Aim: Reproduce all of the entries below, substituting "collected by" for every occurrence of "collectors" and leaving everything else unchanged.

===== Data for this task

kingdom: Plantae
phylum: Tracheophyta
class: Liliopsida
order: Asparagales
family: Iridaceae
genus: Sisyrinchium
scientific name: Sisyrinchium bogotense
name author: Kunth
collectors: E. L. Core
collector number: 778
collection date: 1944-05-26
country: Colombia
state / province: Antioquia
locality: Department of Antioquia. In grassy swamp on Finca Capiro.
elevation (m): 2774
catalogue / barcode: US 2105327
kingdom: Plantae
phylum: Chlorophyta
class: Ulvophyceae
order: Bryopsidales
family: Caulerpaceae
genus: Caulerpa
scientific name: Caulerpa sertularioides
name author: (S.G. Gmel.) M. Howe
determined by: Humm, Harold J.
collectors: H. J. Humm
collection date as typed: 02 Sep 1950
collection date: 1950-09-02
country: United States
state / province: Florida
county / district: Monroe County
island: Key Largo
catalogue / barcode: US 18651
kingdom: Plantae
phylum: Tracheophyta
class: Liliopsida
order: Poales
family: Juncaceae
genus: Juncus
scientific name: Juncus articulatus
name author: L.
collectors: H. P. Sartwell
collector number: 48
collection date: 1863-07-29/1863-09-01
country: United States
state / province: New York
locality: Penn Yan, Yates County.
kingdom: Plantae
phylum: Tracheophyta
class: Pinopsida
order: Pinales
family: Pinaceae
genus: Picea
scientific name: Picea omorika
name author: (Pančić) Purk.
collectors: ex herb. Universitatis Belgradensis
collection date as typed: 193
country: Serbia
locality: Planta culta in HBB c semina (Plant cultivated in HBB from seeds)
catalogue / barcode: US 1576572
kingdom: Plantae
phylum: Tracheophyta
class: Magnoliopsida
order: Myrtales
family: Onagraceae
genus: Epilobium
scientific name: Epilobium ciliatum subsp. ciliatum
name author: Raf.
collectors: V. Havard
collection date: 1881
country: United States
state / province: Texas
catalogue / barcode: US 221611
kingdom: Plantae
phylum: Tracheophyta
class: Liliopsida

==========

Final result:
kingdom: Plantae
phylum: Tracheophyta
class: Liliopsida
order: Asparagales
family: Iridaceae
genus: Sisyrinchium
scientific name: Sisyrinchium bogotense
name author: Kunth
collected by: E. L. Core
collector number: 778
collection date: 1944-05-26
country: Colombia
state / province: Antioquia
locality: Department of Antioquia. In grassy swamp on Finca Capiro.
elevation (m): 2774
catalogue / barcode: US 2105327
kingdom: Plantae
phylum: Chlorophyta
class: Ulvophyceae
order: Bryopsidales
family: Caulerpaceae
genus: Caulerpa
scientific name: Caulerpa sertularioides
name author: (S.G. Gmel.) M. Howe
determined by: Humm, Harold J.
collected by: H. J. Humm
collection date as typed: 02 Sep 1950
collection date: 1950-09-02
country: United States
state / province: Florida
county / district: Monroe County
island: Key Largo
catalogue / barcode: US 18651
kingdom: Plantae
phylum: Tracheophyta
class: Liliopsida
order: Poales
family: Juncaceae
genus: Juncus
scientific name: Juncus articulatus
name author: L.
collected by: H. P. Sartwell
collector number: 48
collection date: 1863-07-29/1863-09-01
country: United States
state / province: New York
locality: Penn Yan, Yates County.
kingdom: Plantae
phylum: Tracheophyta
class: Pinopsida
order: Pinales
family: Pinaceae
genus: Picea
scientific name: Picea omorika
name author: (Pančić) Purk.
collected by: ex herb. Universitatis Belgradensis
collection date as typed: 193
country: Serbia
locality: Planta culta in HBB c semina (Plant cultivated in HBB from seeds)
catalogue / barcode: US 1576572
kingdom: Plantae
phylum: Tracheophyta
class: Magnoliopsida
order: Myrtales
family: Onagraceae
genus: Epilobium
scientific name: Epilobium ciliatum subsp. ciliatum
name author: Raf.
collected by: V. Havard
collection date: 1881
country: United States
state / province: Texas
catalogue / barcode: US 221611
kingdom: Plantae
phylum: Tracheophyta
class: Liliopsida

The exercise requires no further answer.